Der Blick fällt sogar auf Platz vier

Iserlohn..  Lässig lehnt Mathias Lange mit der linken Schulter an der kalten grauen Betonwand. Sein Torwartdress ist längst in einer dieser riesigen dunklen Sporttaschen verschwunden, die auf ihre Verladung in den Bauch des vor der Düsseldorfer Arena parkenden Busses warten. Lange trägt Schwarz, weil die Trainingsanzüge der Iserlohn Roosters nunmal aus dieser Farbe sind - und nicht etwa, weil alles so traurig ist. Denn das Gegenteil ist dank der frühen Qualifikation für mindestens die Pre-Play-offs in der Deutschen Eishockey Liga der Fall: Die Welt der Sauerländer quillt gerade über vor bunten Bildern, vor Jubel und Freude.
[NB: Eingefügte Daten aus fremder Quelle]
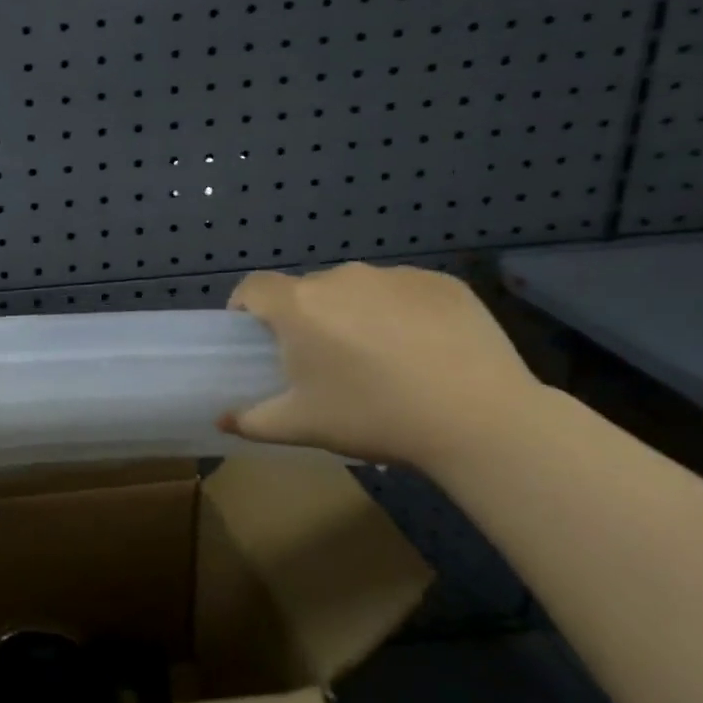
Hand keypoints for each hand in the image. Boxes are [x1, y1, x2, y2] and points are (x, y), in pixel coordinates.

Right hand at [221, 263, 543, 469]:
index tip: (257, 335)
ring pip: (357, 290)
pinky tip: (426, 352)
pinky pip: (405, 292)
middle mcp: (340, 278)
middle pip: (307, 291)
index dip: (247, 307)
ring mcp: (394, 276)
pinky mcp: (442, 283)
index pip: (253, 287)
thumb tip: (221, 420)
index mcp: (298, 305)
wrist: (481, 420)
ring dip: (355, 314)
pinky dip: (403, 313)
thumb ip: (252, 421)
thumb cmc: (375, 417)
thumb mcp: (303, 426)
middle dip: (307, 318)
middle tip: (326, 361)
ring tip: (383, 359)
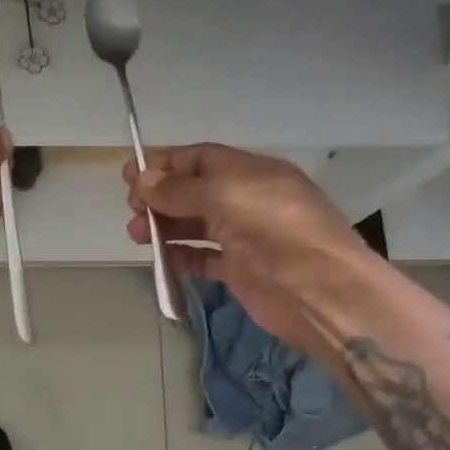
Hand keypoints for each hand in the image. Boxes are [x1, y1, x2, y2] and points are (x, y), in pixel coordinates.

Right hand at [124, 144, 374, 350]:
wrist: (320, 291)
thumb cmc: (275, 231)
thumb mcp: (225, 196)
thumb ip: (180, 190)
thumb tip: (143, 180)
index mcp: (251, 172)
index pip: (200, 159)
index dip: (165, 164)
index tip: (129, 175)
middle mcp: (248, 200)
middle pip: (194, 191)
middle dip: (160, 197)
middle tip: (132, 210)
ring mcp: (245, 236)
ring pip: (195, 225)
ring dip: (165, 227)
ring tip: (136, 236)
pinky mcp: (242, 270)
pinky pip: (203, 258)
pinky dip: (181, 256)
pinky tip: (161, 260)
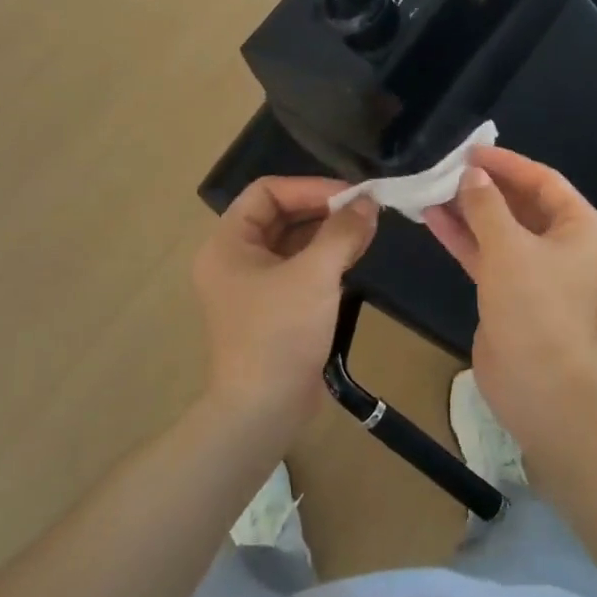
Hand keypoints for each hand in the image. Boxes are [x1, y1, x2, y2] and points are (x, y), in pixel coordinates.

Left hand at [192, 177, 378, 431]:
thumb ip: (342, 232)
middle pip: (279, 215)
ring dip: (327, 233)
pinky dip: (324, 259)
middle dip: (322, 209)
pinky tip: (354, 256)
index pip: (266, 192)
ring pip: (291, 243)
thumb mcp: (315, 275)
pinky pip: (298, 269)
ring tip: (366, 230)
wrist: (265, 409)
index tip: (352, 195)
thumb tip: (368, 203)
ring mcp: (252, 286)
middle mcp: (234, 259)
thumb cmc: (281, 333)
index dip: (309, 187)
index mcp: (227, 243)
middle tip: (365, 210)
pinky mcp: (272, 309)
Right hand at [422, 147, 596, 448]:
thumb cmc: (534, 306)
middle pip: (523, 205)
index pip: (544, 182)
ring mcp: (539, 273)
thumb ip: (486, 205)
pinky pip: (490, 256)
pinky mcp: (514, 294)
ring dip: (470, 212)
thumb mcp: (508, 247)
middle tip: (447, 168)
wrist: (539, 386)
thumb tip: (471, 176)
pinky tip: (433, 220)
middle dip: (485, 188)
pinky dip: (466, 239)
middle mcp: (567, 247)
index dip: (507, 164)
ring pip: (502, 231)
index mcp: (583, 230)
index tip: (471, 151)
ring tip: (432, 189)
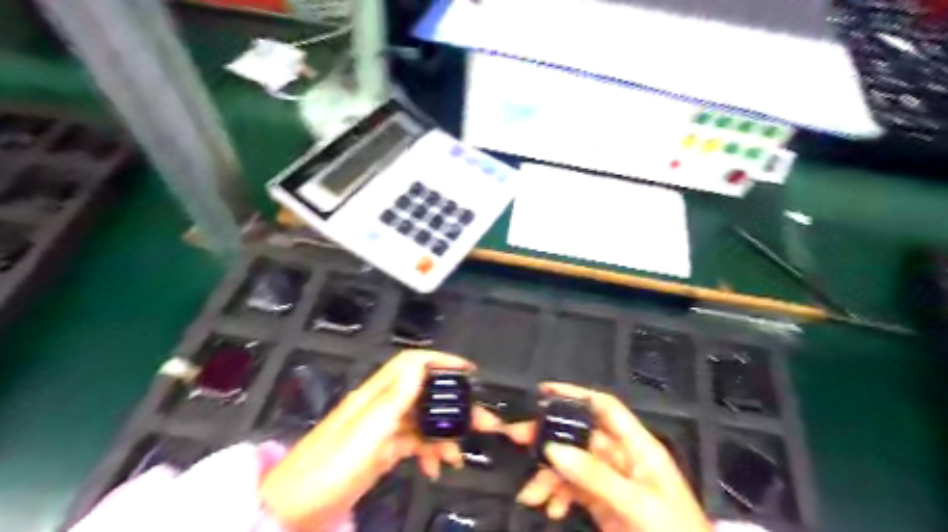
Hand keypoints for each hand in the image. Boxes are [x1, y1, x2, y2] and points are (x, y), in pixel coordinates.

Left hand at [259, 351, 502, 528]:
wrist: (295, 508)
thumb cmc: (331, 467)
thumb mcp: (367, 431)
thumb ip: (395, 397)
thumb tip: (420, 364)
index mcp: (377, 395)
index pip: (412, 364)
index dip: (441, 360)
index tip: (469, 370)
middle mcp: (382, 406)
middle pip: (425, 393)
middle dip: (455, 404)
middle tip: (483, 422)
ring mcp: (383, 429)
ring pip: (423, 421)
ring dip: (445, 435)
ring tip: (458, 456)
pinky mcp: (382, 451)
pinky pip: (414, 444)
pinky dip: (429, 453)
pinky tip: (436, 467)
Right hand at [508, 383, 706, 530]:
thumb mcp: (638, 505)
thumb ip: (596, 477)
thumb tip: (553, 448)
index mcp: (638, 447)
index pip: (604, 408)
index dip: (576, 395)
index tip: (543, 391)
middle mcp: (622, 459)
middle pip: (580, 437)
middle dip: (549, 438)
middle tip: (517, 439)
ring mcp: (610, 482)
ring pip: (571, 465)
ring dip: (549, 476)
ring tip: (531, 495)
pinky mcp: (602, 505)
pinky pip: (572, 490)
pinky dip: (557, 495)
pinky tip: (551, 509)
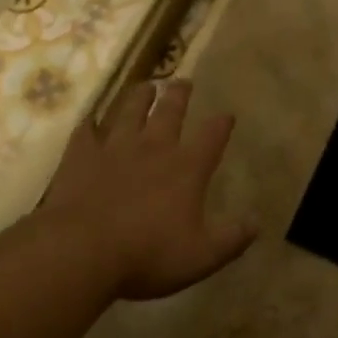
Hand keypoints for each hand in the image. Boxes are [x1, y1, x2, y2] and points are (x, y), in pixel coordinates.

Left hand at [42, 79, 254, 300]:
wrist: (82, 251)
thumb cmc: (148, 255)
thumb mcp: (201, 256)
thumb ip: (232, 238)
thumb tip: (256, 222)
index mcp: (186, 168)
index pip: (211, 137)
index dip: (221, 124)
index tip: (227, 114)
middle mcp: (153, 147)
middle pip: (169, 111)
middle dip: (180, 95)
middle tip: (183, 81)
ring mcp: (114, 148)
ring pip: (129, 111)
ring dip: (140, 97)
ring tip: (146, 86)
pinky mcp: (81, 156)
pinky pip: (86, 133)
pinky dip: (90, 125)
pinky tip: (90, 121)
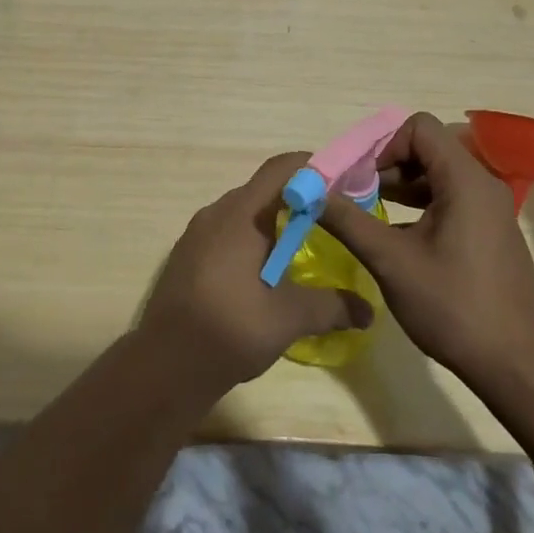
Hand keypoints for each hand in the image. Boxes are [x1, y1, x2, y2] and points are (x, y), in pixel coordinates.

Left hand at [140, 153, 374, 390]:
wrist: (165, 364)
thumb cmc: (230, 328)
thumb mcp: (289, 318)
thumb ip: (331, 307)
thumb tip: (368, 312)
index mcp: (242, 214)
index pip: (281, 169)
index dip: (314, 168)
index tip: (343, 184)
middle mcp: (217, 213)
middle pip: (264, 189)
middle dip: (300, 199)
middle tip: (333, 220)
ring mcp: (198, 233)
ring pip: (245, 212)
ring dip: (275, 222)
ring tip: (305, 247)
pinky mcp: (189, 255)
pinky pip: (228, 232)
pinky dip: (253, 239)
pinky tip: (267, 272)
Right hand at [318, 113, 533, 389]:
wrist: (517, 366)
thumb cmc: (453, 307)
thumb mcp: (391, 262)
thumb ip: (348, 221)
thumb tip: (310, 192)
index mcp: (465, 180)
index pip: (419, 128)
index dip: (382, 144)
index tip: (357, 176)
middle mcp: (482, 184)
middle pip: (427, 147)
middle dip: (386, 164)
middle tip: (354, 194)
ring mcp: (490, 209)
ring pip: (437, 174)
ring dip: (400, 185)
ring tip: (367, 212)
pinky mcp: (489, 231)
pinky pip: (449, 198)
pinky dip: (419, 205)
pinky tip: (395, 236)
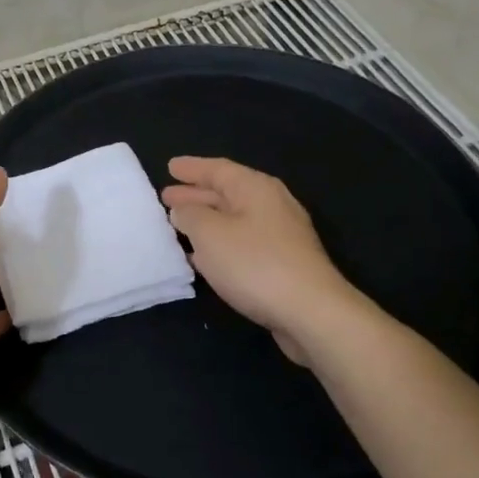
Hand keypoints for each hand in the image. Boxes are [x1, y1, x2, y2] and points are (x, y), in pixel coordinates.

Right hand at [161, 156, 355, 365]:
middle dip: (196, 195)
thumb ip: (190, 216)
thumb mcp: (210, 233)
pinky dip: (220, 244)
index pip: (218, 169)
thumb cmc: (255, 263)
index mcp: (255, 188)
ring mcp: (280, 235)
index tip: (170, 166)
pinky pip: (243, 243)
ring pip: (234, 220)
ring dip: (206, 221)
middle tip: (167, 197)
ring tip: (178, 225)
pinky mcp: (283, 263)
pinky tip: (203, 257)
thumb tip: (183, 210)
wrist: (311, 312)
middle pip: (227, 193)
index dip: (192, 168)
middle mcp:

Und Mathias Lange ist ein Garant, wenn nicht der Garant für diesen Erfolg. Er, der Torwart, der ohne seine Ausrüstung gar nicht ausschaut wie ein Riese auf seinem Fachgebiet. Tatsächlich ist der Österreicher mit seinen 1,81 Meter Körpergröße einer der kleinsten Goalies der Liga. Gemessen an seinen Paraden ist Lange jedoch einer der größten, einer der besten.

„Ich bin ein Teil der Mannschaft und konzentriere mich auf meinen Job“, sagt der 29-Jährige gelassen. „Nicht mehr, nicht weniger.“ Sein Job ist in dieser Saison stressig, in 45 der bislang 48 Spiele stand Lange auf dem Eis. Die Lust auf mehr ist zwar ungebrochen bei dem Mann, der vor der vergangenen Saison als Ersatz für Sebastien Caron verpflichtet wurde und sich schneller als erwartet zur unangefochtenen Nummer 1 der Roosters mauserte. Trotzdem sagt Lange: „Jetzt wollen wir unter den besten sechs Teams der Tabelle bleiben und die direkte Qualifikation für das Viertelfinale, denn die Pre-Play-offs können heuer sehr gefährlich werden.“ Außerdem sei die gut einwöchige Pause zwischen dem Ende der Hauptrunde und dem ersten Viertelfinale wichtig, um neue Kraft zu tanken.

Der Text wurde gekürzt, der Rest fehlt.